The reason players for years have gone with wood shafts in their woods is because they are lighter and whippier. The thinner taper tips on them have more play in them and give an extra kick at the bottom as the shaft is releasing it’s flex into impact.
The problem is that if one over accelerates, the flex can not only stress, then release too early, it often reaches inline well before impact then overtakes the hands and comes into impact with a reverse “C” and that often means snaphook… unless one is then compensating with their hands to open the face out of sync with their pivot.
If you’re playing all the time… hitting lots of balls… it not impossible to get a feel for having differing flexes in your shafts. This is what most golfers do. However, it is not necessary either.
I like heavy iron shafts… heavy shafts in general… because I hit the ball with the entire club right into the body. Think of hitting something with a 2x4 compared with the same dead weight but suspended on the end of a string.
I recently put a set of Project X shafts a fellow pro had custom done at the factory on my deflection board and these shafts were all over the place. They were some of the worst shafts I have ever seen, and he was having all kinds of problems with varying ball flight from short irons into the longer irons because of this. I had him hit my set of 1964 ProPel 1’s and he started lasering the irons. His swing was fine… I could see that. So immediately we went in to test his gear. It was pretty shocking how inconsistent these iron shafts were… and his driver shaft was some high tech wonder that would have a better home in a trash can as far as I’m concerned. He would hook one out of every 5 drives he would hit. I handed him mine, and he couldn’t hit it left …period. So I just told him to look into getting the stiffest piece of graphite they could come up with. But I will say he was a VERY strong guy also.

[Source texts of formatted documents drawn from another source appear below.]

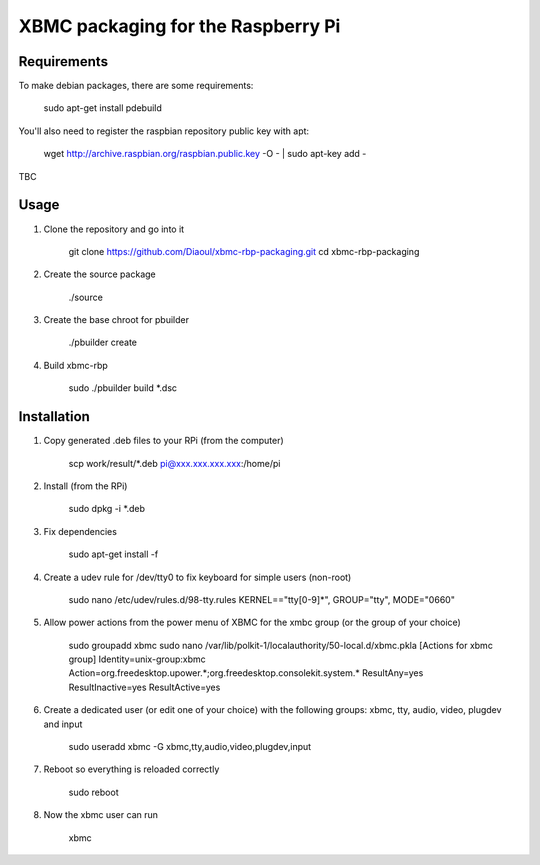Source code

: XBMC packaging for the Raspberry Pi
===================================

Requirements
------------
To make debian packages, there are some requirements:

    sudo apt-get install pdebuild

You'll also need to register the raspbian repository public key with apt:

    wget http://archive.raspbian.org/raspbian.public.key -O - | sudo apt-key add -

TBC

Usage
-----
1. Clone the repository and go into it

    git clone https://github.com/Diaoul/xbmc-rbp-packaging.git
    cd xbmc-rbp-packaging

2. Create the source package

    ./source

3. Create the base chroot for pbuilder

    ./pbuilder create

4. Build xbmc-rbp

    sudo ./pbuilder build *.dsc

Installation
------------
1. Copy generated .deb files to your RPi (from the computer)

    scp work/result/*.deb pi@xxx.xxx.xxx.xxx:/home/pi

2. Install (from the RPi)

    sudo dpkg -i *.deb

3. Fix dependencies

    sudo apt-get install -f

4. Create a udev rule for /dev/tty0 to fix keyboard for simple users (non-root)

    sudo nano /etc/udev/rules.d/98-tty.rules
    KERNEL=="tty[0-9]*", GROUP="tty", MODE="0660"

5. Allow power actions from the power menu of XBMC for the xmbc group (or the group of your choice)

    sudo groupadd xbmc
    sudo nano /var/lib/polkit-1/localauthority/50-local.d/xbmc.pkla
    [Actions for xbmc group]
    Identity=unix-group:xbmc
    Action=org.freedesktop.upower.*;org.freedesktop.consolekit.system.*
    ResultAny=yes
    ResultInactive=yes
    ResultActive=yes

6. Create a dedicated user (or edit one of your choice) with the following groups: xbmc, tty, audio, video, plugdev and input

    sudo useradd xbmc -G xbmc,tty,audio,video,plugdev,input

7. Reboot so everything is reloaded correctly

    sudo reboot

8. Now the xbmc user can run

    xbmc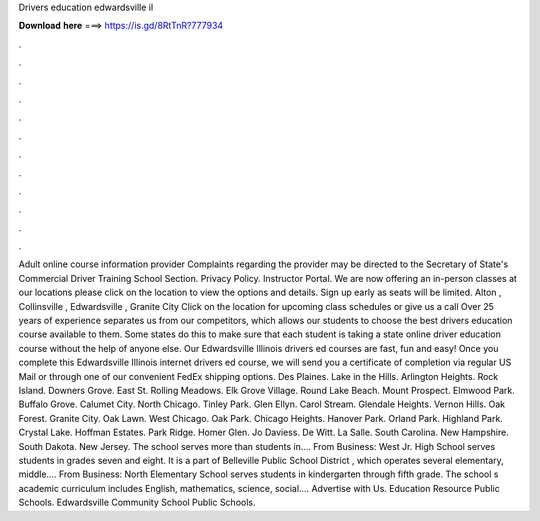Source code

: Drivers education edwardsville il

𝐃𝐨𝐰𝐧𝐥𝐨𝐚𝐝 𝐡𝐞𝐫𝐞 ===> https://is.gd/8RtTnR?777934

.

.

.

.

.

.

.

.

.

.

.

.

Adult online course information provider Complaints regarding the provider may be directed to the Secretary of State's Commercial Driver Training School Section. Privacy Policy. Instructor Portal.
We are now offering an in-person classes at our locations please click on the location to view the options and details. Sign up early as seats will be limited. Alton , Collinsville , Edwardsville , Granite City Click on the location for upcoming class schedules or give us a call  Over 25 years of experience separates us from our competitors, which allows our students to choose the best drivers education course available to them. Some states do this to make sure that each student is taking a state online driver education course without the help of anyone else.
Our Edwardsville Illinois drivers ed courses are fast, fun and easy! Once you complete this Edwardsville Illinois internet drivers ed course, we will send you a certificate of completion via regular US Mail or through one of our convenient FedEx shipping options.
Des Plaines. Lake in the Hills. Arlington Heights. Rock Island. Downers Grove. East St. Rolling Meadows. Elk Grove Village. Round Lake Beach. Mount Prospect. Elmwood Park. Buffalo Grove. Calumet City. North Chicago. Tinley Park. Glen Ellyn. Carol Stream. Glendale Heights. Vernon Hills. Oak Forest. Granite City. Oak Lawn. West Chicago.
Oak Park. Chicago Heights. Hanover Park. Orland Park. Highland Park. Crystal Lake. Hoffman Estates. Park Ridge. Homer Glen. Jo Daviess. De Witt. La Salle. South Carolina. New Hampshire. South Dakota. New Jersey. The school serves more than students in…. From Business: West Jr. High School serves students in grades seven and eight. It is a part of Belleville Public School District , which operates several elementary, middle….
From Business: North Elementary School serves students in kindergarten through fifth grade. The school s academic curriculum includes English, mathematics, science, social…. Advertise with Us. Education Resource Public Schools. Edwardsville Community School Public Schools.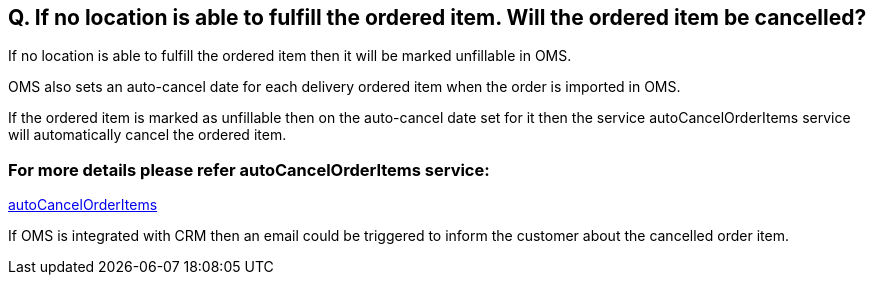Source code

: == Q. If no location is able to fulfill the ordered item. Will the ordered item be cancelled?

If no location is able to fulfill the ordered item then it will be marked unfillable in OMS.

OMS also sets an auto-cancel date for each delivery ordered item when the order is imported in OMS. 

If the ordered item is marked as unfillable then on the auto-cancel date set for it then the service autoCancelOrderItems service will automatically cancel the ordered item.

=== For more details please refer autoCancelOrderItems service:
link:../Services/autoCancelOrderItems.adoc[autoCancelOrderItems]

If OMS is integrated with CRM then an email could be triggered to inform the customer about the cancelled order item.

The obsession with swing weight and frequency matching is a dark rabbit hole to go down into for a hitter. Now for swingers… it may not be. Swing easy… smooth tempo, relax the hands and body when you swing… that’s swingers stuff.
I like to grip it firm… slot it… and then hit it hard and take left out of the equation with how I have my gear set up… stiff, flat lie angles… heavy heads. Hogan, Palmer, Watkins, Floyd, Knudson, they all knew this stuff. Nothing new.
But the #1 player in the world has no clue about this stuff, and it shows.
Sound like you’re doing it right as per conventional instructions. But we like to play them really stiff, so tip a X steel wood shaft all the way. I find that they don’t feel too stiff at all like that which is what you would expect. I’ve not moved onto trying an iron shaft in a driver yet, but its just a matter of time cause I have made one for a friend. I find S300s hard stepped to be stiff enough for my irons, but S300 would be no way near stiff enough for a driver.
I like that image of the 2x4 above. That is an image I’ve been working with as I’ve been drilling. I’m just trying to get my gear to mimic the feel of hitting with a 2x4 that I have in my head.
IIn light of that, would you say that its better to sacrifice the distance on the front end so that one can learn the proper mechanics and built the appropriate golf muscles and combine the accuracy and power game at later time?
Yes I have reshafted a set of Hogan PC5 irons with these shafts. I love them, they feel like telephone poles because of the fact that they are STIFF and the weight is everywhere, not just in the grip and in the head…
I have a Macgregor driver and 4 wood with this shaft also and those play great.